Recipe By     : Saveur
Serving Size  : 8    Preparation Time :0:00
Categories    : Magazine                         Pasta

 Amount  Measure       Ingredient -- Preparation Method
--------  ------------  --------------------------------
  2      Tablespoons   Extra Virgin Olive Oil
  1      Medium        Yellow Onion -- chopped
  1      Clove         Garlic -- minced
  2      Each          Carrots -- finely chopped
  2      Stalks        Celery -- finely chopped
    3/4  Pound         Hot Italian Sausages -- casing removed
  1      Each          Meaty Short Rib Of Beef -- about 1 lb
    1/2  Pound         Each Ground Beef And Pork
    1/2  Pound         Chicken Livers -- rinsed and chopped
  2      Cups          Dry Red Wine
 56      Ounces        Italian Tomatoes
  2      Ounces        Dried Porcini Mushrooms
                       Salt And Pepper -- to taste
  2      Pounds        Dried Fettucinne
                       Parmesan Cheese

Cut the meat off the short rib and cut into bite size pieces. Reserve.

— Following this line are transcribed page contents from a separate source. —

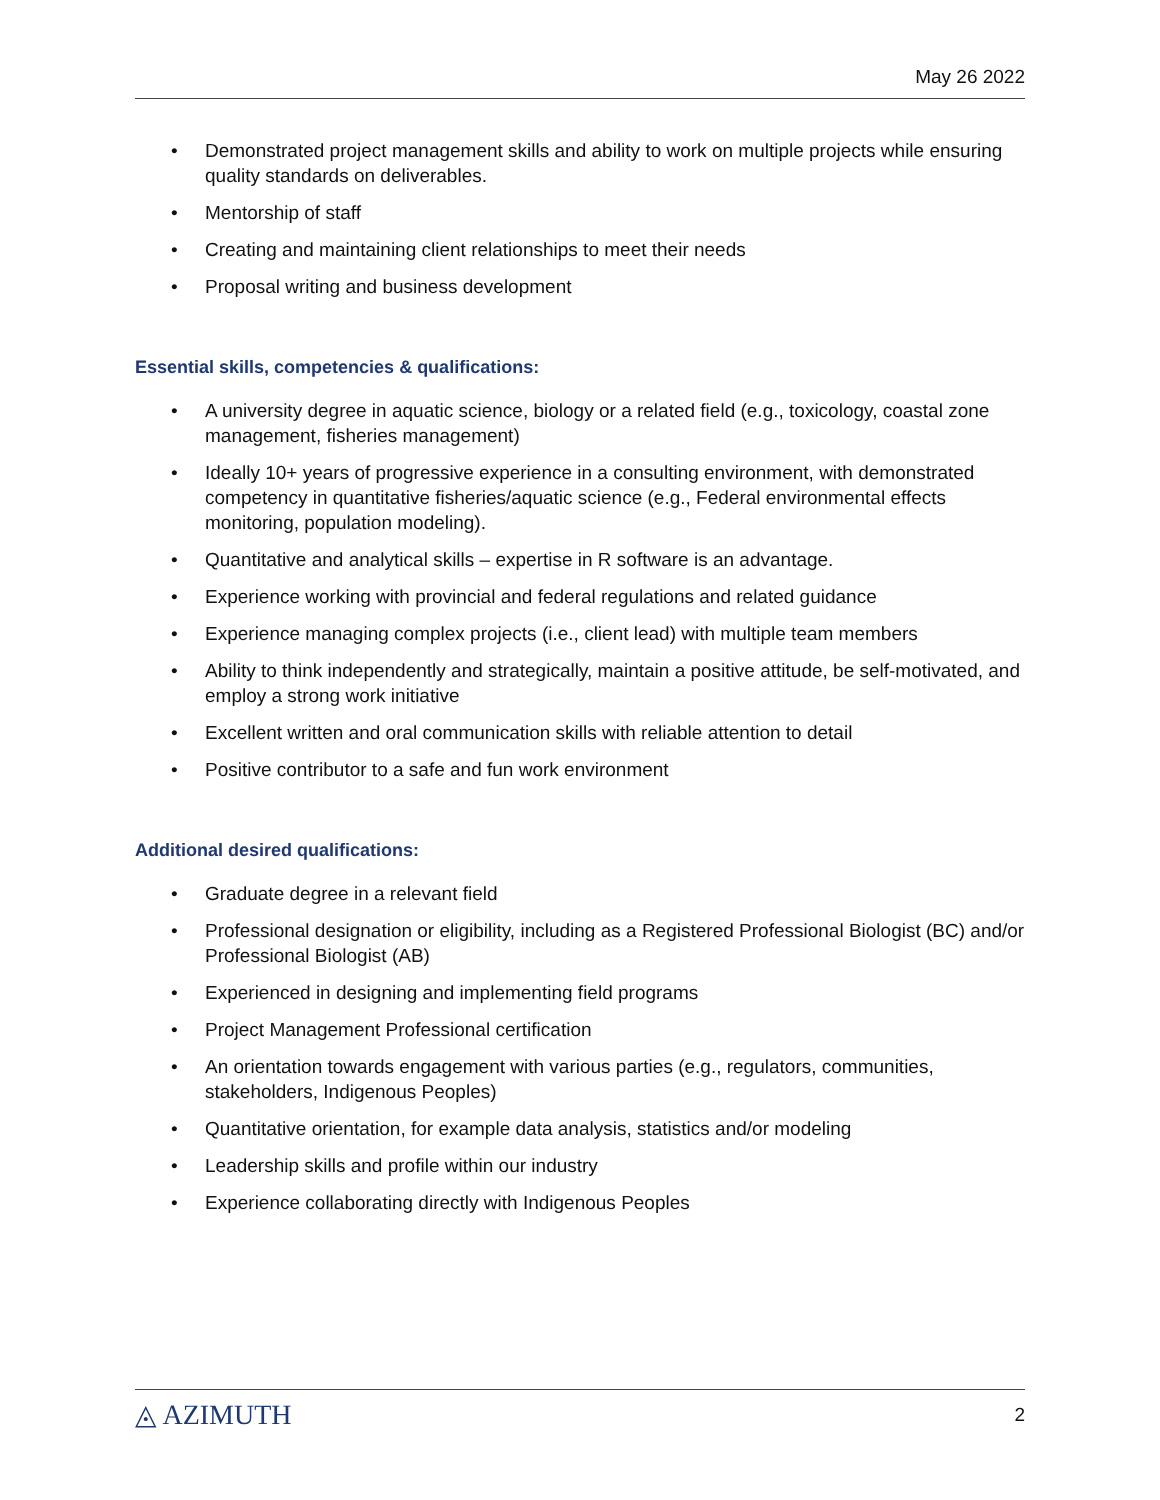May 26 2022
• Demonstrated project management skills and ability to work on multiple projects while ensuring quality standards on deliverables.
• Mentorship of staff
• Creating and maintaining client relationships to meet their needs
• Proposal writing and business development
Essential skills, competencies & qualifications:
• A university degree in aquatic science, biology or a related field (e.g., toxicology, coastal zone management, fisheries management)
• Ideally 10+ years of progressive experience in a consulting environment, with demonstrated competency in quantitative fisheries/aquatic science (e.g., Federal environmental effects monitoring, population modeling).
• Quantitative and analytical skills – expertise in R software is an advantage.
• Experience working with provincial and federal regulations and related guidance
• Experience managing complex projects (i.e., client lead) with multiple team members
• Ability to think independently and strategically, maintain a positive attitude, be self-motivated, and employ a strong work initiative
• Excellent written and oral communication skills with reliable attention to detail
• Positive contributor to a safe and fun work environment
Additional desired qualifications:
• Graduate degree in a relevant field
• Professional designation or eligibility, including as a Registered Professional Biologist (BC) and/or Professional Biologist (AB)
• Experienced in designing and implementing field programs
• Project Management Professional certification
• An orientation towards engagement with various parties (e.g., regulators, communities, stakeholders, Indigenous Peoples)
• Quantitative orientation, for example data analysis, statistics and/or modeling
• Leadership skills and profile within our industry
• Experience collaborating directly with Indigenous Peoples
◬ AZIMUTH 2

Heat the oil in a larges,deep skillet over medium heat. Add  the
onion,carrots,celery and garlic. Cook for about 15 minutes or
until soft. Break up sausages and add to the vegetables.Add the
reserved short rib pieces,chicken livers,ground beef & pork to
the skillet. Cook,stirring every so often until brown,about 20 minutes.
Add the wine and increase heat to high.Cook,uncovered for 20 minutes.
Stir in the tomatoes,crushing with back of spoon. Reduce heat to low and
simmer,covered partially for 45 minutes.Add water if needed.
Soak mushrooms in 2 cuos hot water for 20 minutes.
Remove with a slotted spoon,rinse well and chop.Add to simmering
sauce.
Pour mushroom liquid through a seive lined with a coffee filter.
Add liquid to sauce. Cook uncovered for another 45 minutes.
Season with salt & pepper.
Bring a large pot of salted water to a boil and cook the fettucinne
until al-dente (about 8-10 minutes) Drain well and place in a serving
bowl. Pour sauce over and toss to coat. Serve either topped with
the parmesan or serve cheese on the side.